Quem me conhece sabe que tenho orgulho de dizer que sou da Lousã.
Nem sempre foi muito falada, houve anos que, creio que, era um pouco desconhecida. No entanto,  nos últimos anos, tem vindo a receber um conceituado conhecimento e quem a visita fica claramente rendido.
O que tem vindo a destacar a Lousã não é somente a sua simpática forma de receber, mas também o seu património natural e as mais belas aldeias de Xisto.
A Natureza que a abrange, o ar puro da serra, os caminhos pedestres, são uma verdadeira aventura para os amantes de corrida, trail, caminhadas, passeios.
O Talasnal é uma das aldeias de Xisto da vila da Lousã e é tão encantadora que é impossível ficar-lhe indiferente.

### Verifique a compreensão
a: Resuma em duas frases o texto sobre a Lousã.
b: Segundo o texto sobre a Lousã, que aldeia de Xisto da vila é mencionada pelo nome?
c: Continue, por favor, o texto sobre a Lousã a partir da última frase apresentada.
A listagem não é necessária para nada.

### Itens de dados
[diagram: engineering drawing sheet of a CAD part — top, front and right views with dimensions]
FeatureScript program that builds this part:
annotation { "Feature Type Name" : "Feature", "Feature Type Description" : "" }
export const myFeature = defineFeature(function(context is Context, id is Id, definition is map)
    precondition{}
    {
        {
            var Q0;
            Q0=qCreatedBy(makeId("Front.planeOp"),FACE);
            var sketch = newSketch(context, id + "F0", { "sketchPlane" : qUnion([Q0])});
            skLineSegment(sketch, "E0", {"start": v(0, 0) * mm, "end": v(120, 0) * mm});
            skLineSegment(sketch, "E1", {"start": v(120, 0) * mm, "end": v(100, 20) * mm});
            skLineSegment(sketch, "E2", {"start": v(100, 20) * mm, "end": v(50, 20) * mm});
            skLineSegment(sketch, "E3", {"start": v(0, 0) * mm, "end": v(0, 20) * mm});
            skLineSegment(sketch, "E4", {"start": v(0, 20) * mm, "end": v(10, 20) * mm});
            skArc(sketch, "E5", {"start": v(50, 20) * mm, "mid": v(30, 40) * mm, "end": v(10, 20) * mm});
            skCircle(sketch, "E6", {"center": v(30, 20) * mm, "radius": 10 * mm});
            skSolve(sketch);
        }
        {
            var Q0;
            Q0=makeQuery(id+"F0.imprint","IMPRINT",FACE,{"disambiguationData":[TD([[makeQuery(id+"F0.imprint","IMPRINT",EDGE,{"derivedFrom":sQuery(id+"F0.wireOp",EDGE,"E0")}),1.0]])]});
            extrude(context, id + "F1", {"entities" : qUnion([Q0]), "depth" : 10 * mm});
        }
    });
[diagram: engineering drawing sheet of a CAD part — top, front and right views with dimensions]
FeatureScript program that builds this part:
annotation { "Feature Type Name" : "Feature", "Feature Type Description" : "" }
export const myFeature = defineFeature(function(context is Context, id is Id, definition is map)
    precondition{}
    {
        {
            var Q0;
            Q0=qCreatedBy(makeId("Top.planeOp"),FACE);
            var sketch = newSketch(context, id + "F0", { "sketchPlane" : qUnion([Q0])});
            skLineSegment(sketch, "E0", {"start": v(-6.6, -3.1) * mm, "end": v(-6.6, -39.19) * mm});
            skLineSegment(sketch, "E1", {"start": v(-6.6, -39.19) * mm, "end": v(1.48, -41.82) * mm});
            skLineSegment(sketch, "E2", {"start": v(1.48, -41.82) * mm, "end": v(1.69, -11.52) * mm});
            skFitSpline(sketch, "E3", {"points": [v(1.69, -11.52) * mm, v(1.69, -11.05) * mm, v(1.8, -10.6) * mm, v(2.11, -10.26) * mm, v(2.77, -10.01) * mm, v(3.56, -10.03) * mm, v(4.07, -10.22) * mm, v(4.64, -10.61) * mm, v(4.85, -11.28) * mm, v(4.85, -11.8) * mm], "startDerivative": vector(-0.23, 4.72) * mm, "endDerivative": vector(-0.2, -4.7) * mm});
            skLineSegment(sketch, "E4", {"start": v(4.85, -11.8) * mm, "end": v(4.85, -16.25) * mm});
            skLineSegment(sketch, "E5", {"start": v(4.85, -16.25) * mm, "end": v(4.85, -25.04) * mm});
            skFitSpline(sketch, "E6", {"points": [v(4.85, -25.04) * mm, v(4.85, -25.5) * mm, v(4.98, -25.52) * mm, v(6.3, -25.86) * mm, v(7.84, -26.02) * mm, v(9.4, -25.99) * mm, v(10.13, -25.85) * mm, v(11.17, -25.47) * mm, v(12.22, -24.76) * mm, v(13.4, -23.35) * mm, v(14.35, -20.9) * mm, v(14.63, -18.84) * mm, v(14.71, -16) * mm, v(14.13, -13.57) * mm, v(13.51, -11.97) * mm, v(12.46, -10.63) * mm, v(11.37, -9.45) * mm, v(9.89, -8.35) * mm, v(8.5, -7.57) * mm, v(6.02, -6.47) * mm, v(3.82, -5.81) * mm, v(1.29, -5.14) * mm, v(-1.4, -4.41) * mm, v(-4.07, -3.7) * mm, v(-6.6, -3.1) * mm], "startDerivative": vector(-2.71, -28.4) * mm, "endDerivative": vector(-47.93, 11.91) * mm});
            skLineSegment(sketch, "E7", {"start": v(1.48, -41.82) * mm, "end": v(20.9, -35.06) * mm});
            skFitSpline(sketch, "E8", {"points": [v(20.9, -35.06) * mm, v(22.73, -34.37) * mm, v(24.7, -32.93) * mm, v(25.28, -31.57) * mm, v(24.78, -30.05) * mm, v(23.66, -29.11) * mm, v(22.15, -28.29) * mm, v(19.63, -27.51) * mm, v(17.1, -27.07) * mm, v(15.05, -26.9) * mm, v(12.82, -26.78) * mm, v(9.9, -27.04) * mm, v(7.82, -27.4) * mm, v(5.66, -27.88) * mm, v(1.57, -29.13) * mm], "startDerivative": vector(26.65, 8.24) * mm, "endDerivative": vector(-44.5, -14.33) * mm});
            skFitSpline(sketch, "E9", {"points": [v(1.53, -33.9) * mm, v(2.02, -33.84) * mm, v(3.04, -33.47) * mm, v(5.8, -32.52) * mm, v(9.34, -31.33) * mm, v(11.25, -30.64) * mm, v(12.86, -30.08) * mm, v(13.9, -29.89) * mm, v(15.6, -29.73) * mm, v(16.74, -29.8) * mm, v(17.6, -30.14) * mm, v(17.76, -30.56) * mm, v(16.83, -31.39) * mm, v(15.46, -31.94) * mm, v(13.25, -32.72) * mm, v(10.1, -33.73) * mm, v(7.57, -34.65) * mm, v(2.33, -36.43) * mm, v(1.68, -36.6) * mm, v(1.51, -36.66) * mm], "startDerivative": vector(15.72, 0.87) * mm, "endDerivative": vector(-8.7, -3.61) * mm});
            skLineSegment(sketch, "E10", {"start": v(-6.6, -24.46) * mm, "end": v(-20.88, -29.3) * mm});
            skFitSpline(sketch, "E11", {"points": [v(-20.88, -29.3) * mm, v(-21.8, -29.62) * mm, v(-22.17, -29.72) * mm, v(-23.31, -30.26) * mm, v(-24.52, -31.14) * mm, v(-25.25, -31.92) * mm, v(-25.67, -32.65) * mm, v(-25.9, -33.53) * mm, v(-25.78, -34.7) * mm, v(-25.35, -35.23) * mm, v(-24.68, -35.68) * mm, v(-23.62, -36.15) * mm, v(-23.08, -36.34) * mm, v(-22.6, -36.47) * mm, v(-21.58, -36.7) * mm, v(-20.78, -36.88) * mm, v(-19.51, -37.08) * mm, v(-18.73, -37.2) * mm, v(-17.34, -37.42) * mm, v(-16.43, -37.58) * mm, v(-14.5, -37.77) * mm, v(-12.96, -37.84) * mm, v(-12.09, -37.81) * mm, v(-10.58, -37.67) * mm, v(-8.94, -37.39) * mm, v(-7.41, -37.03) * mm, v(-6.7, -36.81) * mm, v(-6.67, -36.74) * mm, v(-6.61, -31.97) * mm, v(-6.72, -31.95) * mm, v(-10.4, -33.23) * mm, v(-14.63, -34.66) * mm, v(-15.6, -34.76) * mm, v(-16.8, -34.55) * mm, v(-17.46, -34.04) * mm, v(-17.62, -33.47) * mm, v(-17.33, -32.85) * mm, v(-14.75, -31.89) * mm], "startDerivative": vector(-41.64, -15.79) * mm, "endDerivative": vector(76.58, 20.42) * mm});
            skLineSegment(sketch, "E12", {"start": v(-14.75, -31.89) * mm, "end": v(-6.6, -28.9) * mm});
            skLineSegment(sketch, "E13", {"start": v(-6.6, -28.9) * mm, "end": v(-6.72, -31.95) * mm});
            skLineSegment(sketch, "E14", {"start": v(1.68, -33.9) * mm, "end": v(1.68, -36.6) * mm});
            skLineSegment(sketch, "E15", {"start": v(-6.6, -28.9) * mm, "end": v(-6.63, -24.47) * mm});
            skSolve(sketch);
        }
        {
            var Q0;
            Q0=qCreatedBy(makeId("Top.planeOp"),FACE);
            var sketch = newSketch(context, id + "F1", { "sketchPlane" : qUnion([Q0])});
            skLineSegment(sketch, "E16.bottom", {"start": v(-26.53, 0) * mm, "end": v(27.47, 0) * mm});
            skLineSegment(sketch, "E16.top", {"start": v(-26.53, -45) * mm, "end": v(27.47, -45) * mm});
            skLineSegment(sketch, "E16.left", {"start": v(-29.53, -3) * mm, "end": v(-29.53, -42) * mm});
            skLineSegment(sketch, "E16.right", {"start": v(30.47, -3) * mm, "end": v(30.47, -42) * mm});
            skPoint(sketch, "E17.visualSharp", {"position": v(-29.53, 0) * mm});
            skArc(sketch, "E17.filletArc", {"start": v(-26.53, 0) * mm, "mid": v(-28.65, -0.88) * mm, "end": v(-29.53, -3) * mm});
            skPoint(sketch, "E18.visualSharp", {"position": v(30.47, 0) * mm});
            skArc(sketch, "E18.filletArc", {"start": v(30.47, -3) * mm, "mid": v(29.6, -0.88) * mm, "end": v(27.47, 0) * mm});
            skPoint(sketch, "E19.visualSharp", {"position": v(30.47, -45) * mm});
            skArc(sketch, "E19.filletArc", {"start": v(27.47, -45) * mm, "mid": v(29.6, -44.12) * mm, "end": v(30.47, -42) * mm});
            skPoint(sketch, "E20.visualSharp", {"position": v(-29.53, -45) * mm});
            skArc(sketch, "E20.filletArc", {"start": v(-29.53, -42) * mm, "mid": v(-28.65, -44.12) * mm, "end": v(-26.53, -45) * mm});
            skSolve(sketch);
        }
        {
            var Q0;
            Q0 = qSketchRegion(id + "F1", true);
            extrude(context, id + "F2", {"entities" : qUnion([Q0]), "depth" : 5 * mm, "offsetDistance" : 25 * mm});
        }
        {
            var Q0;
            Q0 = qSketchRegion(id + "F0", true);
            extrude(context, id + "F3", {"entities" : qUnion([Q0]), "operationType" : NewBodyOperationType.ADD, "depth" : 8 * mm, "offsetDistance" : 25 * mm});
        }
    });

### Respostas às tarefas
a: A Lousã foi durante anos um pouco desconhecida, mas nos últimos anos tem ganho reconhecimento pela forma simpática de receber, pelo património natural e pelas aldeias de Xisto. A natureza, o ar puro da serra e os caminhos pedestres atraem os amantes de corrida, trail e caminhadas, e o Talasnal é uma das suas encantadoras aldeias de Xisto.

b: O Talasnal.

c:
Ao chegar ao Talasnal pode-se parar para beber um copo, beber um licor caseiro, com vários sabores à escolha, e ainda provar os famosos talasnicos. Nas fotografias destaco a taberna “O Curral” e a famosa “Ti Lena”, lugares onde a paragem é obrigatória.
O Talasnal é uma aldeia de Xisto tão encantadora que foi, recentemente, palco de gravações da série “Mata Hari”, transmitida na SIC.


Querem conhecer melhor este lugar? Visitem a Lousã, tenho a certeza que vão adorar!